C'est un point de vue tout à fait personnel: Oslo est la ville la plus cool du monde. Tout est beau, tout est sympa, tout est bonnard. Sauf les prix, diront les rabat-joies. Ok, mais en même temps, comme disait ma grand-mère, «le bon marché est toujours trop cher». La qualité a un prix, oui madame.

Pour ceux qui ambitionnent de passer le réveillon de la Saint-Sylvestre dans la capitale norvégienne, donc: ce sera cher mais ce sera bien. D'autant plus qu'un slalom parallèle - mieux connu sous le nom ronflant de «City Event» - aura lieu là-bas le Jour de l'an. Pas hyper bandant de prime abord, j'entends, sauf que l'épreuve aura lieu sur la mythique colline du Holmenkollen. Oui, c'est au pied du célèbre tremplin de saut à skis que ferrailleront les meilleurs techniciens du monde. Difficile de rêver mieux comme cadre. Sauf si, comme l'année passée, le brouillard vient pourrir la partie. Là, c'est moins drôle.

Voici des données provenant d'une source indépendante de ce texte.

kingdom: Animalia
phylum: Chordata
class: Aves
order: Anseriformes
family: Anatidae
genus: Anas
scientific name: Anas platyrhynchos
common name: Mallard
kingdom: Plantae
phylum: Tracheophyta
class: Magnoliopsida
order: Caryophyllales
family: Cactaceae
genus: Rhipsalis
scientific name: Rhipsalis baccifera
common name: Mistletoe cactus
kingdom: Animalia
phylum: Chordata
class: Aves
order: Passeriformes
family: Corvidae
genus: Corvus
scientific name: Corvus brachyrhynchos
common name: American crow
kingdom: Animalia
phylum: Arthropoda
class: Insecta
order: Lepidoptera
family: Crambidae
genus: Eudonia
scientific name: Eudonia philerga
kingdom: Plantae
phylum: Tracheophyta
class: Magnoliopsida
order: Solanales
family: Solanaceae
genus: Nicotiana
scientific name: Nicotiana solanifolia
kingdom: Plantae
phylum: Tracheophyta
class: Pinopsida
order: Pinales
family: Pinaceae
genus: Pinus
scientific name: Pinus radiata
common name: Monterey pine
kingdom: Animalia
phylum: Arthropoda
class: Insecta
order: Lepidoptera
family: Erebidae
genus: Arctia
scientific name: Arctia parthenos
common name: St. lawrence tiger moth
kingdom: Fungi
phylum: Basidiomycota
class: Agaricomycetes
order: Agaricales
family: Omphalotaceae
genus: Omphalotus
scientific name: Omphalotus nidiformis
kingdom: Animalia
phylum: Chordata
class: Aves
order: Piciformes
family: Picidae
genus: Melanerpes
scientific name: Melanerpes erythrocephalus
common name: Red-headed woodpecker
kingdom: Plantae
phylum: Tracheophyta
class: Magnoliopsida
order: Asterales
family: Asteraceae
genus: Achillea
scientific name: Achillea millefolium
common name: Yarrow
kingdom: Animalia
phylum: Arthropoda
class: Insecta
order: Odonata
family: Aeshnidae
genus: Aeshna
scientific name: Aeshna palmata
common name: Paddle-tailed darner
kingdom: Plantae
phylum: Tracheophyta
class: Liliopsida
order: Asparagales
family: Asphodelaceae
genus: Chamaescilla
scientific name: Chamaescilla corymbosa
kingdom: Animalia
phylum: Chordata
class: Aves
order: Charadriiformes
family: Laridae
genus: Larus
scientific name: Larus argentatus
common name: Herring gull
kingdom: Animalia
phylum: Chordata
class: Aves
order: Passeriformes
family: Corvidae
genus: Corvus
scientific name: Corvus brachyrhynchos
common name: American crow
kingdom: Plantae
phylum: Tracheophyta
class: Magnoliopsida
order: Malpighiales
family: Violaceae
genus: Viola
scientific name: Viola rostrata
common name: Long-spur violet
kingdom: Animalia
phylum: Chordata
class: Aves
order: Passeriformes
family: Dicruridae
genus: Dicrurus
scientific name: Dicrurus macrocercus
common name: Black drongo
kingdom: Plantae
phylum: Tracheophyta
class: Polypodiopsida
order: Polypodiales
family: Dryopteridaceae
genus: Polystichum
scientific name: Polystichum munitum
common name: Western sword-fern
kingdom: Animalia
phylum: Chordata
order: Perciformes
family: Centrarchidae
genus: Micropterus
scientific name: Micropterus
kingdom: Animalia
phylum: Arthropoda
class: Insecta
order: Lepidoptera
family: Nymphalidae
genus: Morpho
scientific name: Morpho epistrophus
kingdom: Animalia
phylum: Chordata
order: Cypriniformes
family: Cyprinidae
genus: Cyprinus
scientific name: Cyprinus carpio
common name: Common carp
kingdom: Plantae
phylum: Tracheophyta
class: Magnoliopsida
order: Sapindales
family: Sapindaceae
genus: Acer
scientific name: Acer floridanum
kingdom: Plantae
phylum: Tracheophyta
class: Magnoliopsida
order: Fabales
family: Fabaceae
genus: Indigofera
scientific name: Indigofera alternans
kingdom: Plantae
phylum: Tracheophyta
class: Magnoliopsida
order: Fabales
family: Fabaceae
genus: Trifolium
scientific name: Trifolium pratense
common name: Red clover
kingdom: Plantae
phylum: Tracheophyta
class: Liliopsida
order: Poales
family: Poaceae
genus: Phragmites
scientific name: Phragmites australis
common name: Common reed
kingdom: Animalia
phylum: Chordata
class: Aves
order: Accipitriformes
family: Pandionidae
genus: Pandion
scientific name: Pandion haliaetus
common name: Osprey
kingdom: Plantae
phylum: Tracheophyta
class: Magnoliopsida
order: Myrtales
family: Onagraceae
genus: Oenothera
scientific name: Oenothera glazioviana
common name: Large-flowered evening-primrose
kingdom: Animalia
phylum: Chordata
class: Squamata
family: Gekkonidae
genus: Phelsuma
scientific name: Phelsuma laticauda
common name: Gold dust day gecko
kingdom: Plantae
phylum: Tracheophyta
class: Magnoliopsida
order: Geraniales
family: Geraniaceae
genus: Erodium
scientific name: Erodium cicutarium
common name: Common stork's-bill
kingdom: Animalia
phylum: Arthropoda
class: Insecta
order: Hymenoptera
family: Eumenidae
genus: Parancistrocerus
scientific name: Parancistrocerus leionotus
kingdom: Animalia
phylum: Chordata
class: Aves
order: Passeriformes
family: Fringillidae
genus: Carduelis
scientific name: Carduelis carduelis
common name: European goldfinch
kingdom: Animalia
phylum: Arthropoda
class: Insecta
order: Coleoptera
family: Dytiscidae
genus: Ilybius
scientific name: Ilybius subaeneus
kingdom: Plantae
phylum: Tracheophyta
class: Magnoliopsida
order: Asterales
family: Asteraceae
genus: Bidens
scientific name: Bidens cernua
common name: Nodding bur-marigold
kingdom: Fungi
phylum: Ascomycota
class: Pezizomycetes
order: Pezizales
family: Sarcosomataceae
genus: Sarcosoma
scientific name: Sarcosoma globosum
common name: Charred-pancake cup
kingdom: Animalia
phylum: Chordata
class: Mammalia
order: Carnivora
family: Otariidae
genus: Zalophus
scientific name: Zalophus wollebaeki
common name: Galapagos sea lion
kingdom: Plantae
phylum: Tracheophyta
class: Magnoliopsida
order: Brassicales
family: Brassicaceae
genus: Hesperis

Bonus: Nabilla se met au ski

Vous avez reçu un bon cadeau pour Noël et vous ne savez pas qu'en faire? Ce n'est pas tombé dans l'oreille d'une sourde: Carole Montillet vous propose de personnaliser vos skis. La championne olympique de descente en 2002 à Salt Lake City a lancé son business et a même dégoté une ambassadrice de poids en la personne de Nabilla.

Pour l'occasion, c'étaient des skis «playboy». Logique. Si la mère Montillet avait bricolé des skis «accordéon», Annie Cordy en aurait assuré la promotion. Tout aussi logique. Et pour des skis «qui ne taillent aucune courbe correcte en slalom géant»? Une célèbre championne tessinoise ferait une parfaite ambassadrice.